Additionally, RESI does not require special instrumentation, in fact it can be applied using any standard fluorescence microscope, making it easily accessible to almost any researcher.

To demonstrate RESI’s leap in resolution, the team set a challenge to solve one of the smallest spatial distances in a biological system: Separations between individual bases along the DNA double helix, spaced less than a nanometer (a billionth of a meter). separated. By designing the DNA origami nanostructure in such a way as to present single-stranded DNA sequences protruding from the double helix at a distance of one base pair and then imaging these single strands sequentially, the research team resolved the 0.85 nm (or 8.5 Ångström) distance between the nearby. base, previously unimaginable feat. The researchers completed these measurements with a precision of 1 Ångström, or one ten billionth of a meter, underscoring the unprecedented capabilities of the RESI approach.
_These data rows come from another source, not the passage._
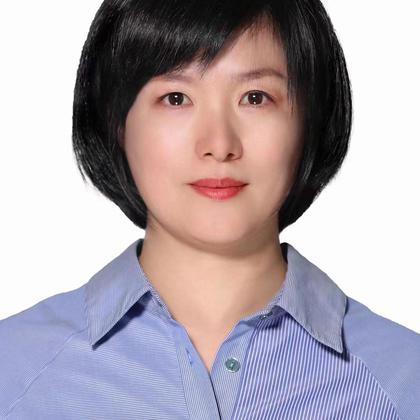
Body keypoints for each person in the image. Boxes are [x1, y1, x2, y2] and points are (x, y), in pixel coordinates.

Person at [1, 0, 419, 419]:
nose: (219, 145)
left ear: (310, 122)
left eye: (255, 98)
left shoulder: (403, 380)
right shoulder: (15, 371)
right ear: (116, 122)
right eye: (176, 98)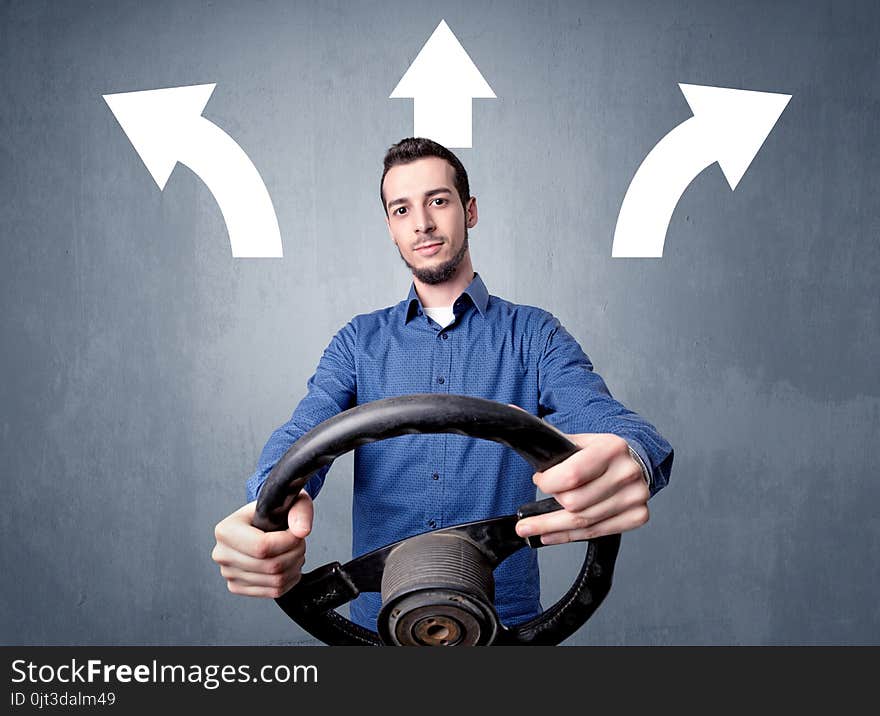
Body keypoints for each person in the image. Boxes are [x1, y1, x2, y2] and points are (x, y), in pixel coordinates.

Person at [212, 137, 674, 633]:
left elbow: (606, 421)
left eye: (438, 201)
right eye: (402, 209)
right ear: (390, 227)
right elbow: (304, 431)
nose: (422, 223)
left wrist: (629, 457)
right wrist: (268, 502)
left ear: (468, 210)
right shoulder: (357, 343)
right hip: (377, 631)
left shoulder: (534, 335)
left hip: (508, 629)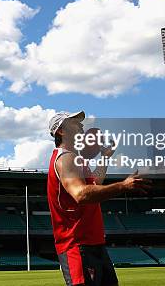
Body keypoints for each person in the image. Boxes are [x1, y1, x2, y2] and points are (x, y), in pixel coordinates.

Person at [47, 111, 151, 286]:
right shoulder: (65, 158)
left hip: (92, 244)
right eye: (75, 123)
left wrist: (105, 157)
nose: (81, 126)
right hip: (78, 246)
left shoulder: (76, 159)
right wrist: (123, 186)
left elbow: (94, 184)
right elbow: (81, 194)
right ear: (61, 131)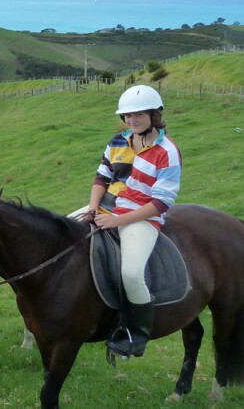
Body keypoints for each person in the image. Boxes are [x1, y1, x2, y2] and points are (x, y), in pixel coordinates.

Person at [90, 85, 181, 359]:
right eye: (128, 115)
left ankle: (137, 335)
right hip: (113, 206)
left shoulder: (168, 151)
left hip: (144, 217)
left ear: (155, 114)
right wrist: (94, 209)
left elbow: (161, 203)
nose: (132, 120)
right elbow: (102, 177)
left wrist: (118, 220)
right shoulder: (122, 141)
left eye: (139, 115)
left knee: (131, 273)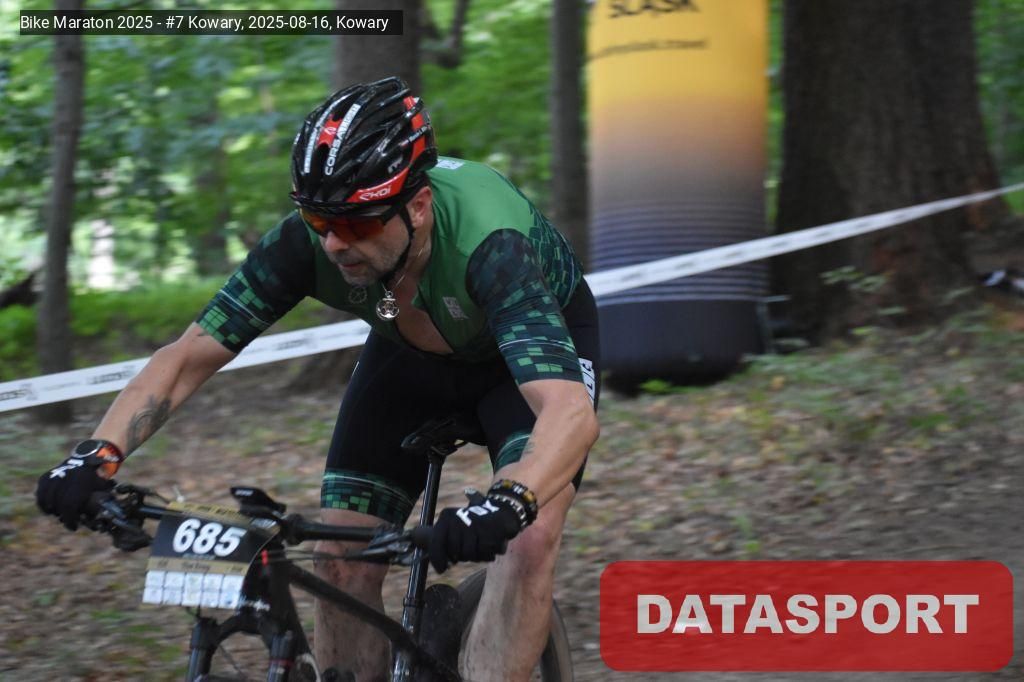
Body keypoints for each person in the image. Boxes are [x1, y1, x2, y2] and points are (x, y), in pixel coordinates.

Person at [36, 76, 600, 682]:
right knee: (340, 556)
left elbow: (567, 412)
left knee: (527, 539)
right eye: (318, 218)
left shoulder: (491, 246)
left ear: (417, 206)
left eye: (357, 224)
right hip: (409, 350)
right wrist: (98, 454)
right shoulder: (308, 243)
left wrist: (511, 501)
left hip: (521, 362)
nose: (333, 243)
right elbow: (190, 353)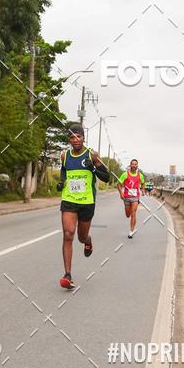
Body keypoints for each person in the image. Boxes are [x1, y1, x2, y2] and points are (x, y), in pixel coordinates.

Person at [57, 124, 110, 289]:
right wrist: (61, 181)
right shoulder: (64, 155)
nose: (76, 140)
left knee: (81, 237)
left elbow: (106, 177)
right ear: (69, 139)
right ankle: (68, 275)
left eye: (78, 136)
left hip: (87, 202)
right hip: (69, 199)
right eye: (72, 137)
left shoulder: (92, 154)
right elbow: (64, 170)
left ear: (83, 137)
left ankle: (88, 240)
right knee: (68, 234)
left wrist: (93, 168)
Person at [118, 159, 145, 237]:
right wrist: (121, 193)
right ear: (130, 165)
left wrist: (142, 190)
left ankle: (131, 231)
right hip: (126, 197)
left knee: (133, 212)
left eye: (135, 164)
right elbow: (119, 184)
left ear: (137, 166)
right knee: (127, 214)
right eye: (132, 164)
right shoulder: (125, 174)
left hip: (135, 197)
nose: (134, 166)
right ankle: (128, 213)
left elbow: (143, 183)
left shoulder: (140, 175)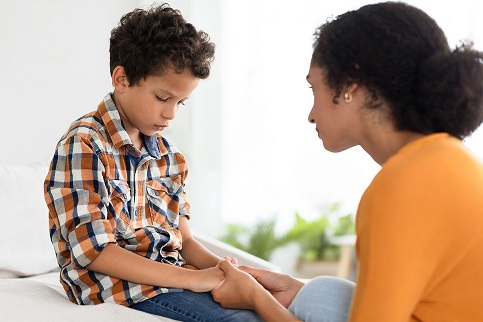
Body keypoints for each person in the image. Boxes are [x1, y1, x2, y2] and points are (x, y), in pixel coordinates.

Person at [211, 2, 483, 322]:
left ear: (350, 84)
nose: (311, 115)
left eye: (315, 88)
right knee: (320, 292)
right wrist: (297, 291)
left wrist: (254, 296)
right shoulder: (453, 160)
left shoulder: (401, 186)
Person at [43, 4, 261, 321]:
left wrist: (224, 270)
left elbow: (184, 240)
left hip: (173, 280)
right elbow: (95, 251)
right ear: (122, 78)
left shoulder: (170, 157)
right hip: (120, 290)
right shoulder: (85, 144)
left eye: (181, 102)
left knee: (265, 309)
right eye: (163, 98)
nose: (171, 114)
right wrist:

Importantly, this technique is universal and not limited to applications in DNA nanostructures. To this end, the team investigated the molecular mode of action of Rituximab, an anti-CD20 monoclonal antibody first approved in 1997 for the treatment of CD20-positive blood cancer. However, investigating the effects of such drug molecules on molecular receptor patterns has exceeded the spatial resolution capabilities of traditional microscopy techniques.

Understanding whether and how such patterns change in health and disease and in medicine is important not only for basic mechanistic research, but also for designing new disease targeted therapies. Using RESI, Jungmann and his team were able to unravel the natural arrangement of the CD20 receptor in cells that were not treated as dimers and uncover how CD20 rearranges into dimer chains upon drug treatment. Insights at the single protein level now help elucidate Rituximab’s mode of molecular action.

Because RESI is performed in whole, intact cells, this technique closes the gap between purely structural techniques such as X-ray crystallography or cryogenic electron microscopy and traditional low-resolution whole-cell imaging approaches. Jungmann and his team believe that “this unprecedented technique is a true game changer not only for super-resolution, but for biological research as a whole.”